During PACE Packager Hub’s security assessment, we’ve checked the following:
- Ports the app uses;
- Services that are running on these ports;
- The version of services which are used and if they are vulnerable.
If yes, the following vulnerabilities are checked:
- Web component of the application for XSS, SQL Injections, CSRF, and other web vulnerabilities;
- The API component according to the best practices.
What security assessment tools did you use during the assessment of PACE Packager Hub?
For vulnerability scanning we used a few different tools to avoid false positive (negative) assessments:
- Metasploit Framework
- Nexpose Community Edition
Website testing was performed using such tools as Acuentix and BurpSuite Pro. Tests were performed with three access levels: customer, engineer, and supervisor.
We have also used the following tools:
- Nmap (port scanner)
- Postman (API tool)
- Custom scripts for various activities (brute forcing, fuzzing, etc).
Did you use specific security standards and frameworks during the assessment of PACE Packager Hub?
During the assessment of PACE Packager Hub, we used the combination of various frameworks and best practices:
- Security Assessment: the Penetration Testing Execution Standard (PTES), OWASP Testing Guide, USA NIST 800-115, Offensive Security Certified Professional (OSCP) best practices, EC-Council Security Assessment methodology, ISF SoGP, and CIS Controls.
- Risk assessment and risk management: ISO 27000 standards series, specifically ISO 27005.
What security assessment and risk management methods did you follow?
In the security check of PACE Packager Hub, we used the CRAMM-based risk analysis methodology according to the recommendations of the British Standards Institution.
We have assessed two parameters for each security threat and vulnerability to define the risk value: Impact, indicating the possible outcome for the app in case of an attack (low – critical) and likelihood, reflecting the probability of the incident reproduction in a real environment (low – very high).

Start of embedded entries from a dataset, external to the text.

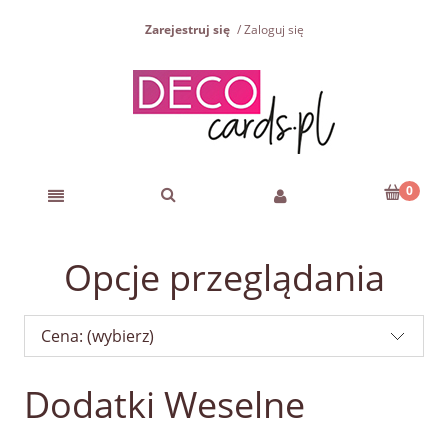
Zarejestruj się
Zaloguj się
Opcje przeglądania
Cena: (wybierz)
Dodatki Weselne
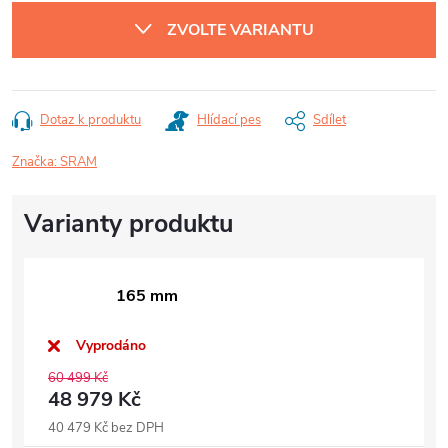
cena:
ZVOLTE VARIANTU
Dotaz k produktu
Hlídací pes
Sdílet
Značka:
SRAM
165 mm
Vyprodáno
60 499 Kč
48 979 Kč
40 479 Kč bez DPH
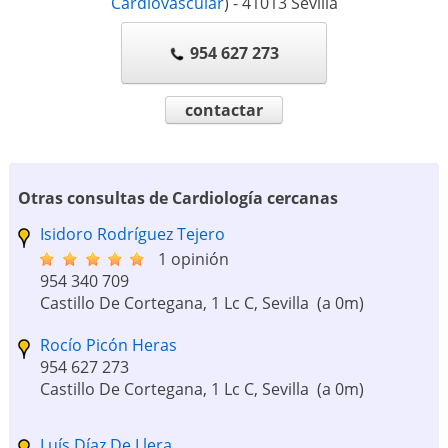
Cardiovascular
)
-
41013
Sevilla
954 627 273
contactar
Otras consultas de Cardiología cercanas
Isidoro Rodríguez Tejero
1 opinión
954 340 709
Castillo De Cortegana, 1 Lc C, Sevilla
(a 0m)
Rocío Picón Heras
954 627 273
Castillo De Cortegana, 1 Lc C, Sevilla
(a 0m)
Luís Díaz De Llera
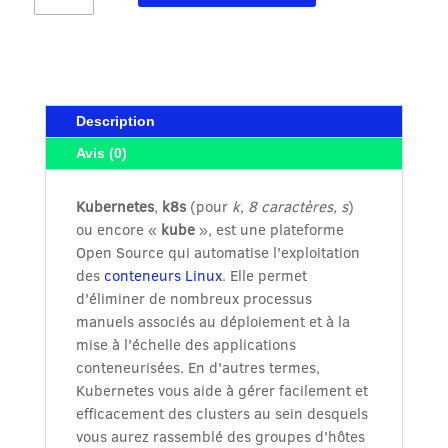
100,00€.
70,00€.
Kubernetes:
Devenez
Certified
Kubernetes
Security
Description
Specialist
Avis (0)
Kubernetes
,
k8s
(pour
k, 8 caractères, s
)
ou encore «
kube
», est une plateforme
Open Source qui automatise l'exploitation
des
conteneurs Linux
. Elle permet
d'éliminer de nombreux processus
manuels associés au déploiement et à la
mise à l'échelle des applications
conteneurisées. En d'autres termes,
Kubernetes vous aide à gérer facilement et
efficacement des clusters au sein desquels
vous aurez rassemblé des groupes d'hôtes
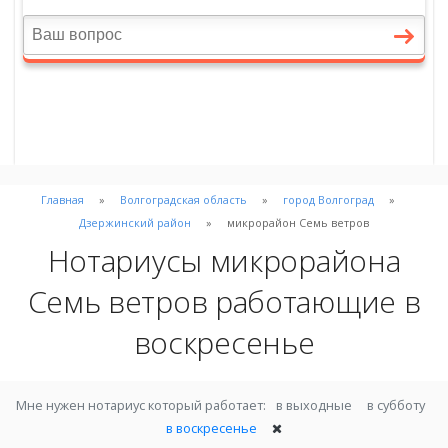
Главная
Волгоградская область
город Волгоград
Дзержинский район
микрорайон Семь ветров
Нотариусы микрорайона
Семь ветров работающие в
воскресенье
Мне нужен нотариус который работает:
в выходные
в субботу
в воскресенье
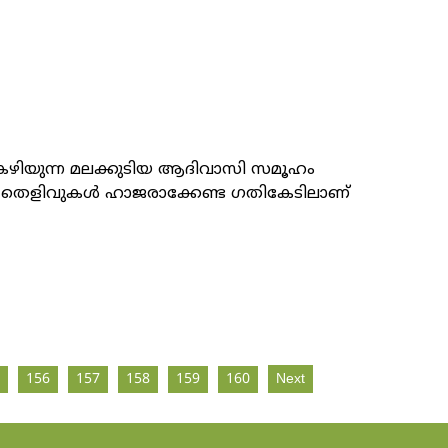
 കഴിയുന്ന മലക്കുടിയ ആദിവാസി സമൂഹം
ത്താൻ തെളിവുകൾ ഹാജരാക്കേണ്ട ഗതികേടിലാണ്
156
157
158
159
160
Next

Then we have identified the most serious risks in the Risk Registry, a key security document, which should be supported, updated and used during the solution life cycle, planning and implementation of new releases and solution support.
What are the results of the assessment of PACE Packager Hub?
We can say that it exposes only the minimum required number of ports in use. PACE Packager Hub complies with modern best practices in the field of information security and minimizes both the attack surface and the likelihood of compromising the data contained in it.
Can you name some security tips for the users when working with PACE Packager Hub?
Every solution has the best recommendations to make its usage more secure. With PACE Packager Hub, these recommendations are as following;
- Install SSL Certificate;
- Minimize the number of Apps on the Server, where the Product is installed. Use only NEEDED apps;
- Update all the components in a timely manner.
We also added additional post-test recommendations to the User Guide, so it includes the most critical tips as for the moment of its writing.
There’s no secret magic pill to ensure 100% security of any software. However, adhering to the best security practices, adopting the security-by-design approach, and regular application security audits are some of the methods of minimization of the data breach occurrences.
Keeping in mind that cybersecurity remains a major threat today, organizations should strive to reduce vulnerabilities of the solutions they are developing. Consistent and continuous improvements of security measures and training of users to work with the apps in the right way are among the main preventive steps to potential hazards.